Figure 1.

NIPA1-GFP localizes to endosomes. (A) Immunoblot showing expression of a band (arrow) of approximately the size predicted for NIPA1-GFP (∼61 kDa) in the NIPA1-GFP HeLa stable cell line, but not in similar cells transfected with pooled siRNA against NIPA1. (B) Immunoblot showing expression of a band of approximately the size predicted for NIPA1-GFP (arrow) in the NIPA1-GFP NSC34 stable cell line, but not in wild-type (WT) NSC34 cells. (C–E) Stably expressed NIPA1-GFP co-localizes in HeLa cells with early endosome antigen (EEA1; early endosomes; C), mannose 6-phosphate receptor (M6PR; late endosomes; D) and Lamp1 (lysosomes; E).
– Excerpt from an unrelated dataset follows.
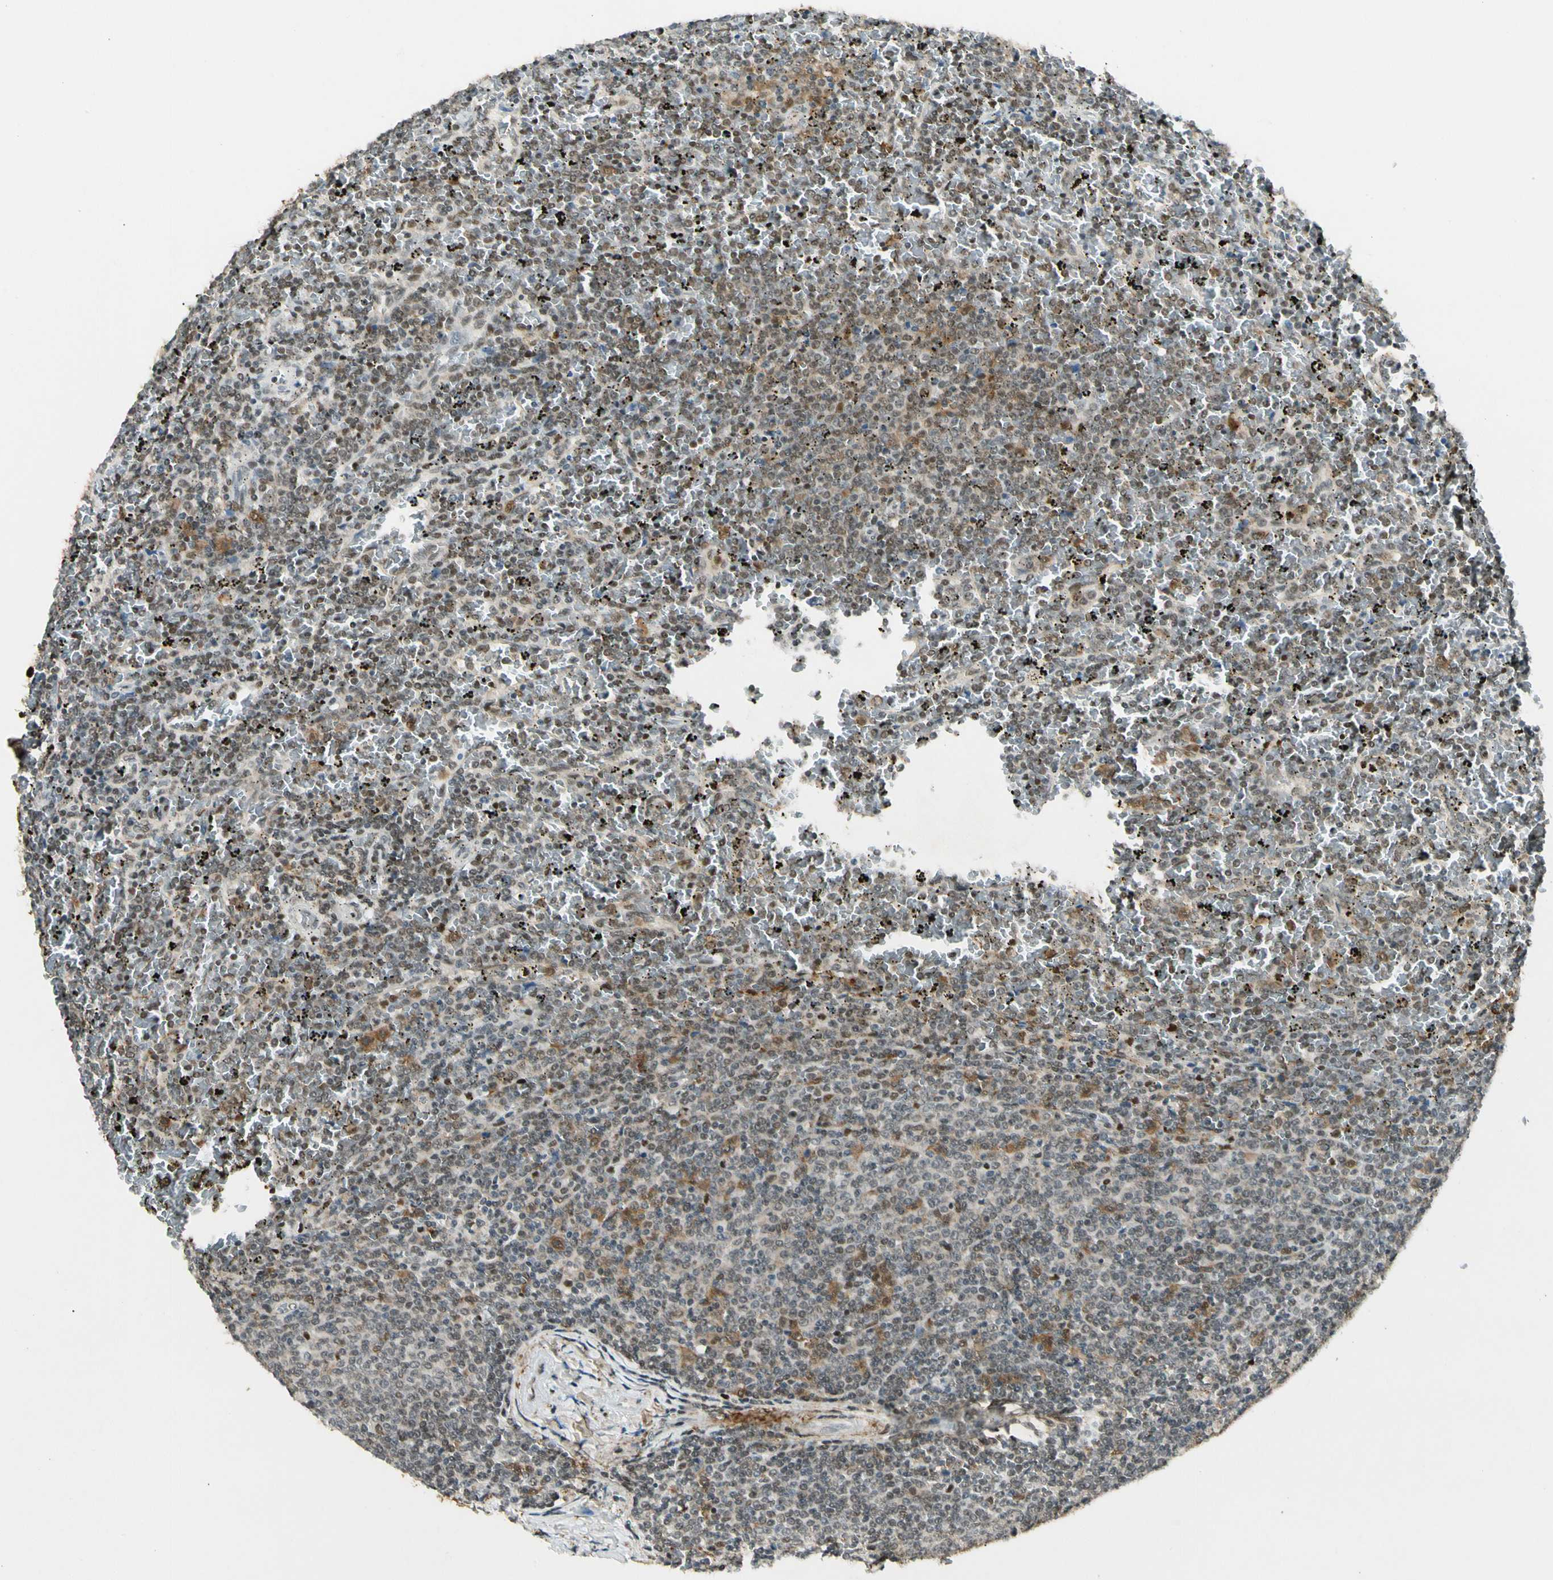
{"staining": {"intensity": "moderate", "quantity": ">75%", "location": "cytoplasmic/membranous,nuclear"}, "tissue": "lymphoma", "cell_type": "Tumor cells", "image_type": "cancer", "snomed": [{"axis": "morphology", "description": "Malignant lymphoma, non-Hodgkin's type, Low grade"}, {"axis": "topography", "description": "Spleen"}], "caption": "The immunohistochemical stain labels moderate cytoplasmic/membranous and nuclear positivity in tumor cells of lymphoma tissue.", "gene": "FUS", "patient": {"sex": "female", "age": 77}}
Although results are shown for a mixed stable cell line, similar findings were obtained with individual clonal cell lines (data not shown). (F and G) Clathrin heavy chain (HC) knock-down redistributed NIPA1-GFP to the plasma membrane. (F) Control cells stably expressing NIPA1-GFP in which mock siRNA transfections were carried out. Minimal NIPA1-GFP or transferrin receptor (TFNR) is present at the plasma membrane. However, when clathrin HC is depleted by siRNA knock-down (G), TFNR was redistributed, as expected, to the plasma membrane. NIPA1-GFP was also partially redistributed to the plasma membrane (see inset higher magnification box). In these and subsequent micrographs, the right-hand panels show the merged images; the colour of each marker in the merged image is shown by the colour of its lettering in the non-merged panels. Scale bars: 10 µm in these and subsequent micrographs.